Try it:
Omit the pictures and copy the entries exactly.

Input records:
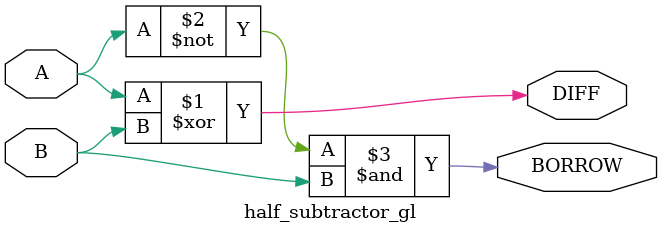
<source format=v>
module half_subtractor_gl(input A, input B, output DIFF, output BORROW);
    xor(DIFF, A, B);
    and(BORROW, ~A, B);
endmodule

</source>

Answer to the exercise:
<source format=v>
module half_subtractor_gl(input A, input B, output DIFF, output BORROW);
    xor(DIFF, A, B);
    and(BORROW, ~A, B);
endmodule

</source>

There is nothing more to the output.